At the beginning of the COVID-19 pandemic, there was no way to know if you had the virus unless you were able to get a PCR test from a medical professional. Tests were scarce and long delays for results made the process of knowing your COVID-19 status difficult. As a result, many welcomed the release of home COVID-19 tests, aka antigen tests.
At the time that these tests were rolled out, many reports listed their accuracy around 80%, with individual brands often citing higher numbers. But a recent study from researchers at Caltech now suggests that home COVID-19 tests are actually only about 44% accurate.
The small study, which was published in June in the journal Microbiology Spectrum, analyzed data from 17 people with COVID-19, tracking when the virus appeared in the throat, saliva and nose, along with how well COVID-19 tests were able to detect the virus.
As a whole, researchers discovered that the virus appeared in the throat or saliva several days before it appeared in the nose, which is the area that most home COVID-19 tests swab.

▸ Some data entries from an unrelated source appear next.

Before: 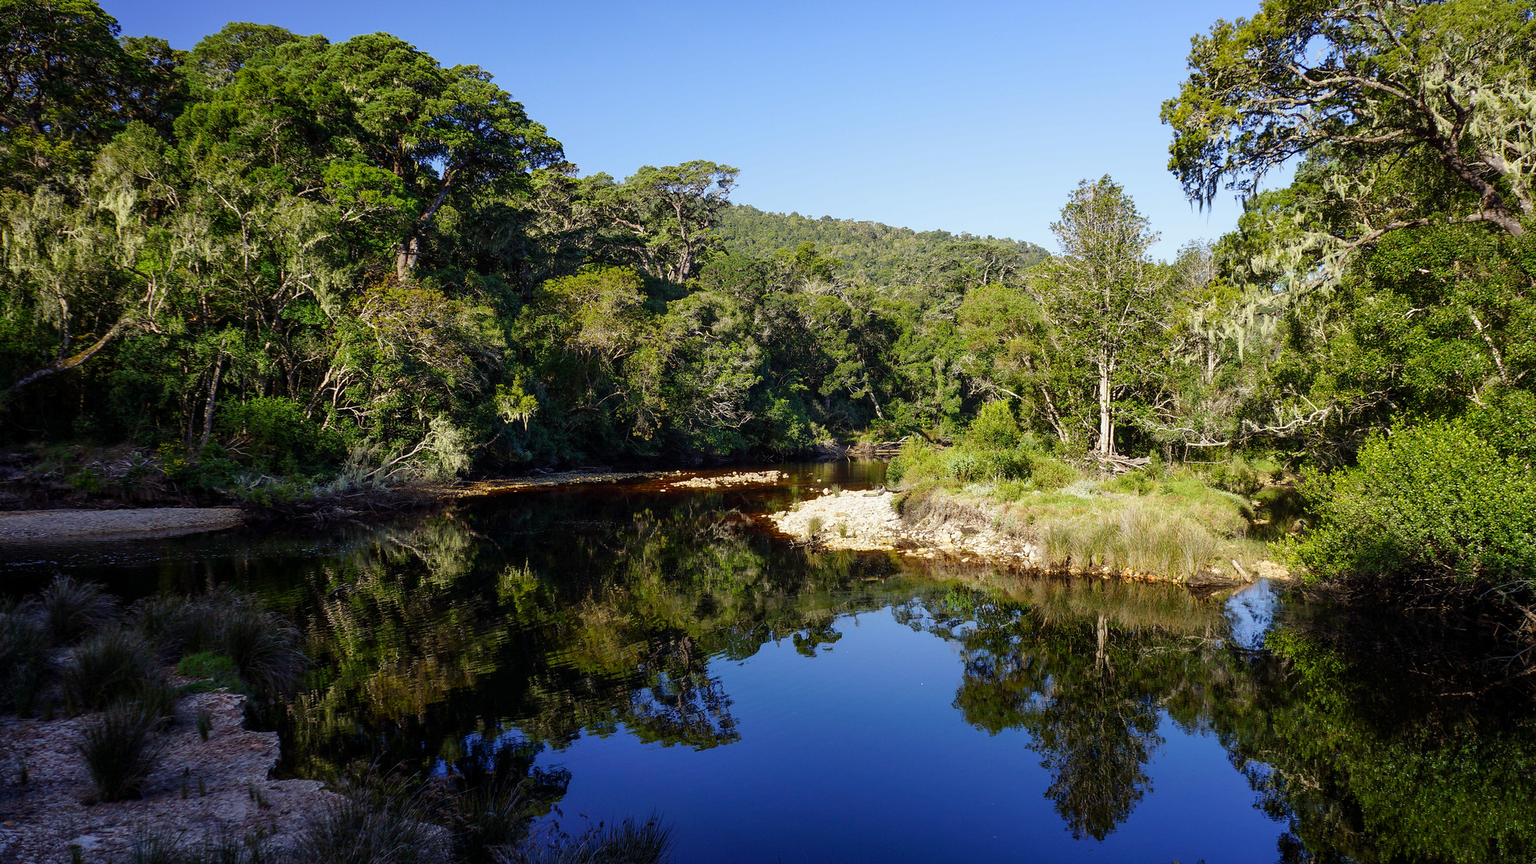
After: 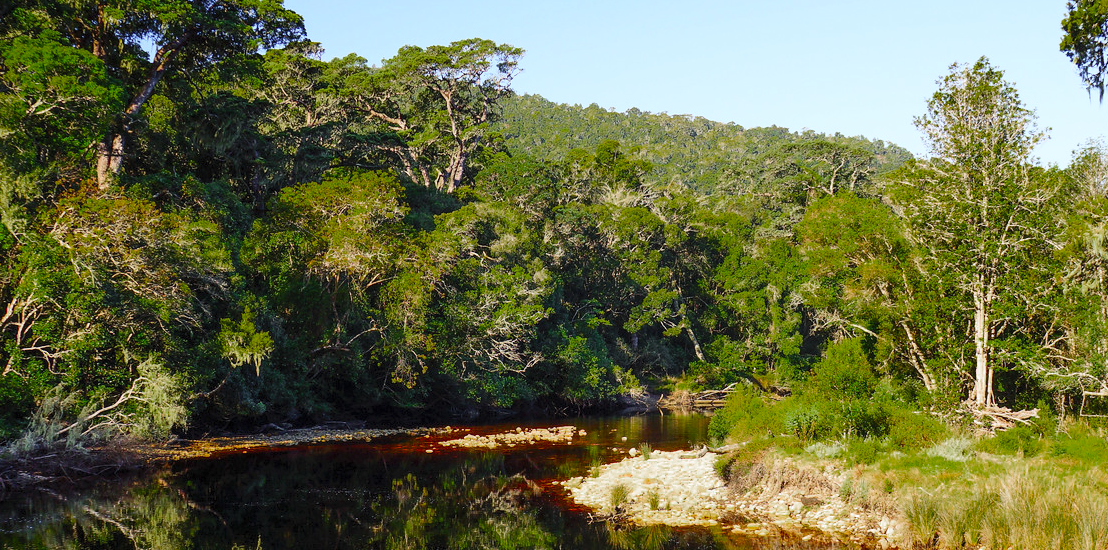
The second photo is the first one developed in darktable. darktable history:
crop: left 20.812%, top 15.073%, right 21.431%, bottom 33.876%
contrast brightness saturation: contrast 0.243, brightness 0.256, saturation 0.377
color zones: curves: ch0 [(0, 0.48) (0.209, 0.398) (0.305, 0.332) (0.429, 0.493) (0.571, 0.5) (0.714, 0.5) (0.857, 0.5) (1, 0.48)]; ch1 [(0, 0.633) (0.143, 0.586) (0.286, 0.489) (0.429, 0.448) (0.571, 0.31) (0.714, 0.335) (0.857, 0.492) (1, 0.633)]; ch2 [(0, 0.448) (0.143, 0.498) (0.286, 0.5) (0.429, 0.5) (0.571, 0.5) (0.714, 0.5) (0.857, 0.5) (1, 0.448)]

A significant majority of study participants (88%) also had high levels of the virus in their bodies for at least a day before they received a positive antigen test result.
The data showed that home COVID-19 tests aren’t nearly as reliable as many people assume they are, with the researchers noting in the study that tests have “poor observed clinical sensitivity.”
The study results are causing some concern, especially with the rise of new Eris and Pirola COVID-19 variants. What does this mean for home COVID-19 tests — and will they even be accurate against the newest strains of the virus? Here’s what you need to know.
How accurate are COVID-19 tests?
The answer isn't simple. In general, PCR tests (i.e. the tests you have done at doctor's office or a clinic) are considered the gold standard in detecting COVID-19, Dr. Thomas Russo, chief of infectious diseases at the University at Buffalo in New York, tells Yahoo Life. Home tests are a little different.
“When it comes to home tests, it is really important to understand what question you’re asking the test to answer,” Dr. Amesh Adalja, a scholar at the Johns Hopkins Center for Health Security, tells Yahoo Life. “The test is not something that is going to pick up any amount of virus, but higher levels of virus — and needs to be interpreted in that context.”
There are several factors that can affect the accuracy of your test results; these include whether you have symptoms of COVID-19 and how far into your illness you test, Russo says.
If you have symptoms of COVID-19 and your home test is positive, “the likelihood of you having COVID-19 is extraordinarily high,” Russo says. “But if you have symptoms and the test is negative, you shouldn’t be saying, ‘Woo, yes! I don’t have COVID,’” he says. That’s especially true if you were recently exposed to someone with the virus, including a member of your household, Russo says.
Test results can also be less accurate if you don’t have symptoms — if you are, in fact, infected but get a negative test result, it may simply be that levels of the virus weren’t high enough in your nose yet to be detected, Russo says.
The study findings raise questions about a testing hack that circulated on social media in 2021, which recommended swabbing both your nose and throat to get more accurate test results. The Food and Drug Administration later said on X (formerly Twitter) that people should avoid this practice, noting, "Those swabs are for your nose and not your throat."
But the lead author of the study on at-home tests, Alexander Viloria Winnett, a member of the UCLA-Caltech Medical Scientist Training Program, says the latest findings raise questions about whether you'll get more accurate results if you could swab your nose and throat. “Our data suggest that a combination nose-throat swab would lead to better results,” he tells Yahoo Life. “But tests need to be validated for that. We need to make sure that the tests can handle it.”
While home COVID-19 tests are not FDA approved to be used in the throat, Adalja suggests going this route. "It has always been the case that there has been some discordance between throat samples and nasal samples," he says. "Often, I recommended individuals to swab their throat, even if that was not the intended use of the test, to increase the sensitivity."
Can at-home tests even detect these new variants?
With that, there isn’t much solid data yet on how well at-home COVID-19 tests are picking up these strains. However, experts say the new variants should be detected by home tests.
Both Eris and Pirola have multiple mutations to the spike protein, which is what the virus uses to latch onto your cells, Russo explains. “But home tests are not based on the spike protein — it’s based on the nucleocapsid antigen,” he says. “There are some changes to the nucleocapsid protein [in newer strains], but it’s predicted that the home test should still be able to pick up these new strains.”
Still, Russo says, “one can’t exclude the possibility that, if there are changes, that the sensitivity of the tests may be decreased.”
Overall, Russo recommends that people keep this in mind: “A positive test is meaningful, but a negative test doesn’t mean that you do not have COVID, particularly if you have symptoms.” If you have symptoms of the virus and test negative, he suggests retesting yourself in a day or two or contacting your doctor for a PCR test.